### WHAT IS NEEDED
I need every line of the material below that includes the string "pixels".

**** MATERIAL SHOWN

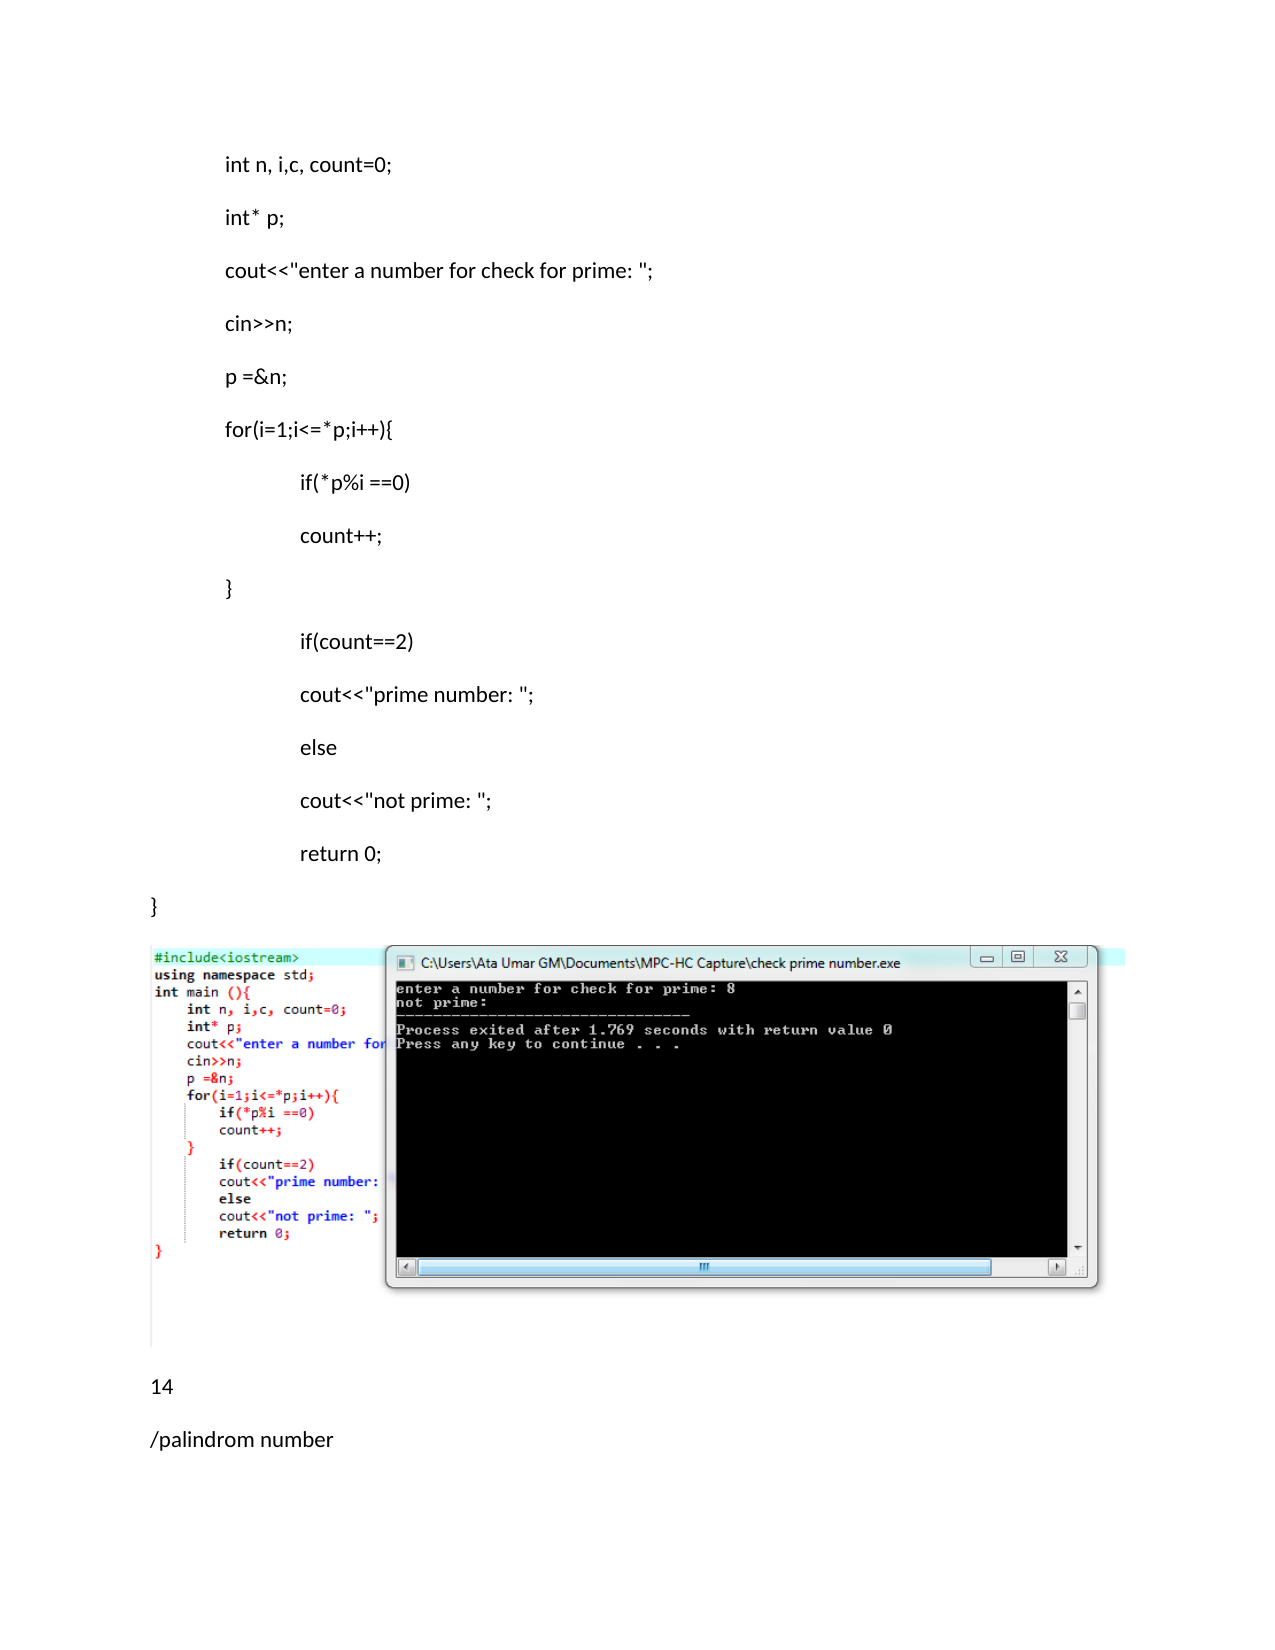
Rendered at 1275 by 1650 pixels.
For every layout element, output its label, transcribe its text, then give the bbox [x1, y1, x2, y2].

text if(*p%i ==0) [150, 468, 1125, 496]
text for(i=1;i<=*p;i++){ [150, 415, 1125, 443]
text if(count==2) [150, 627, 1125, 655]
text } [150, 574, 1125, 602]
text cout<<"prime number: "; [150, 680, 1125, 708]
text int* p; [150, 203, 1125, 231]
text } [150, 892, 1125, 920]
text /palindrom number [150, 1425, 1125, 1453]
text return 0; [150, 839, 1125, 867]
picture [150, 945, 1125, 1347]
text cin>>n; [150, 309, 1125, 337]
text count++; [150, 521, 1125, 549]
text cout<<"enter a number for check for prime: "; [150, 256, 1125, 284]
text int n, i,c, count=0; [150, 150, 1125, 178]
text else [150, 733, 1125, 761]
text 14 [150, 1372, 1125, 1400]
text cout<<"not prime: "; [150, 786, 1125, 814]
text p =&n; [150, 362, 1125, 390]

********
**** MATERIAL SHOWN

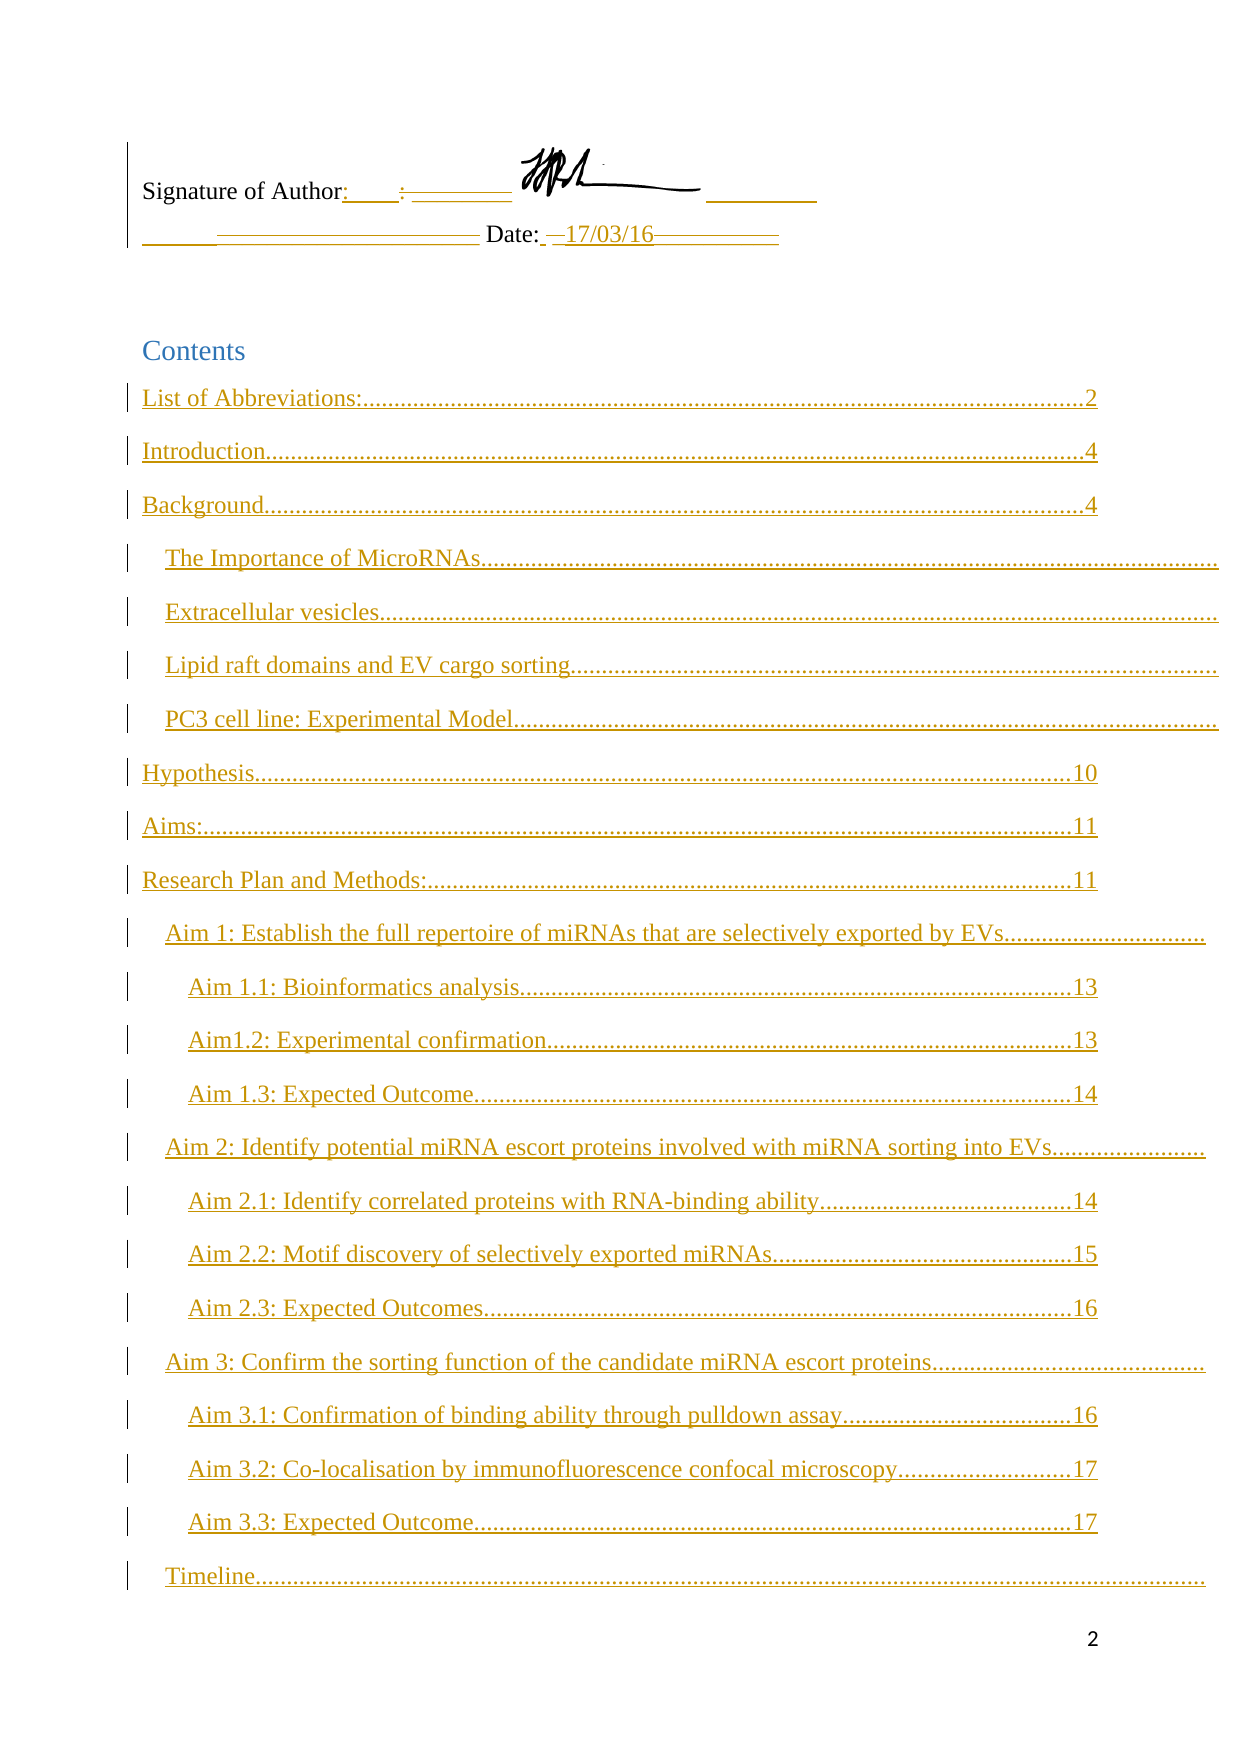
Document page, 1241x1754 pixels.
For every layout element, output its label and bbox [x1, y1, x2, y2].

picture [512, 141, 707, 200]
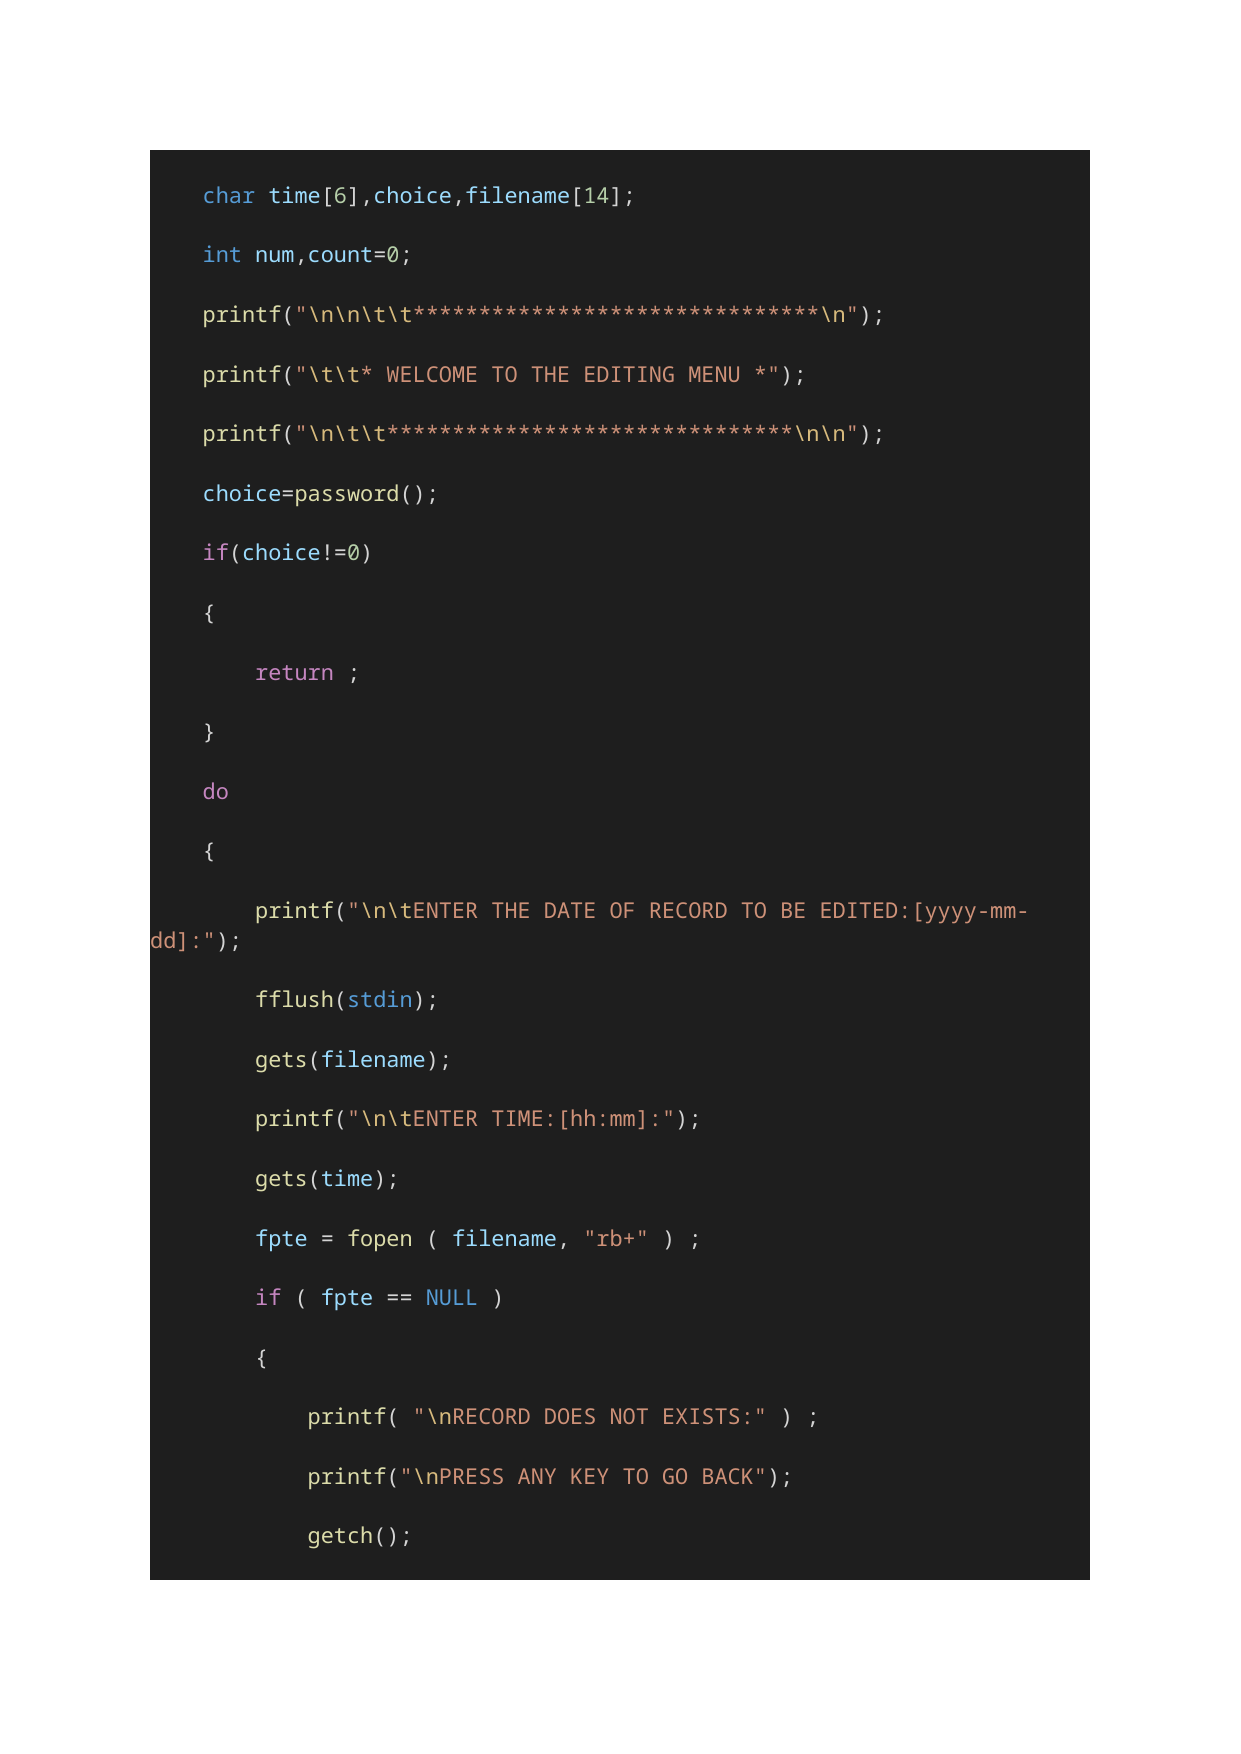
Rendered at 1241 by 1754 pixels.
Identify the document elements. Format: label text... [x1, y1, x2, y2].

********
**** MATERIAL SHOWN

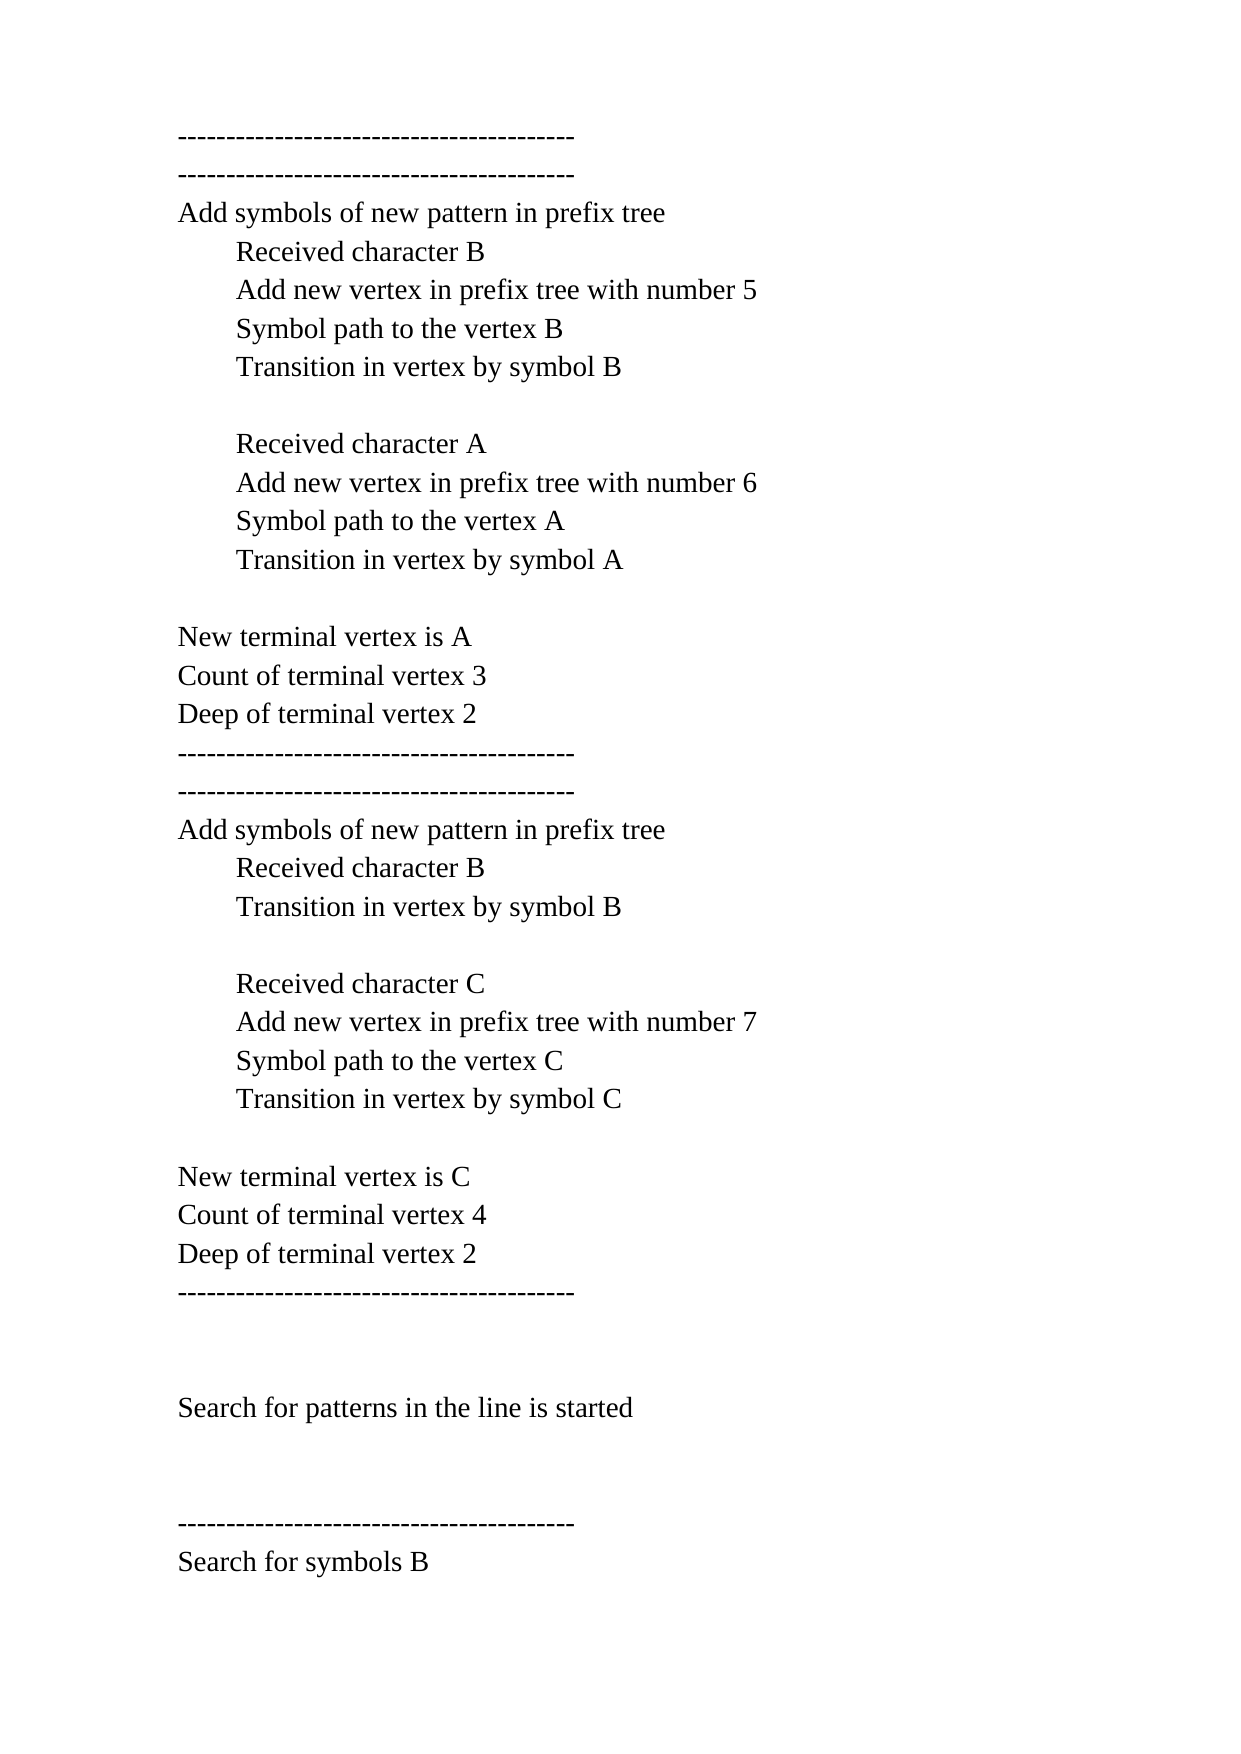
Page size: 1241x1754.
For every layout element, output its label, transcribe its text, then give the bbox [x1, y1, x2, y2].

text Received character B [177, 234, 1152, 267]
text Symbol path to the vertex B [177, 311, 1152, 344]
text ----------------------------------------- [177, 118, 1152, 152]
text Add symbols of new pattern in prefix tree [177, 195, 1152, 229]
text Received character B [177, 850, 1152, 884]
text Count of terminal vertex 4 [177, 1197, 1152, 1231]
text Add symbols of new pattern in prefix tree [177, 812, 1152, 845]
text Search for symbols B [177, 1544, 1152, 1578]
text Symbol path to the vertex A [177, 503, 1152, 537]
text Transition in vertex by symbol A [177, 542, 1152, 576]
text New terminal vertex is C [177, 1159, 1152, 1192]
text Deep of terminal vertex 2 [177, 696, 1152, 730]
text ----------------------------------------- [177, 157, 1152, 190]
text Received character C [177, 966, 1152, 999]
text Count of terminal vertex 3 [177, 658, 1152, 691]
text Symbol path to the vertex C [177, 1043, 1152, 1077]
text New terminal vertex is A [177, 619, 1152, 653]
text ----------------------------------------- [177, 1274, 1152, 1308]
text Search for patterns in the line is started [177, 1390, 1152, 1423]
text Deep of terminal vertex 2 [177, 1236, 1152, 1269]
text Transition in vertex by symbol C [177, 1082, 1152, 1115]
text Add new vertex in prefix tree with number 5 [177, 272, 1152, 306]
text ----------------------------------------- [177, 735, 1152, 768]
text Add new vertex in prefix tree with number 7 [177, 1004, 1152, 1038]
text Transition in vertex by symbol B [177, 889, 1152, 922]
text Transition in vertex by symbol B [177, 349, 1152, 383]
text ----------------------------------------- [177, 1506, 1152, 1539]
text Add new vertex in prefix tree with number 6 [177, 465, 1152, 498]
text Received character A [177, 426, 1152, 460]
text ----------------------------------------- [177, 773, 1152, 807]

********

### RESULT OF THE EXERCISE
Rendered at 1275 by 1650 pixels.
Document page, 1241x1754 pixels.
Rendered at 1241 by 1754 pixels.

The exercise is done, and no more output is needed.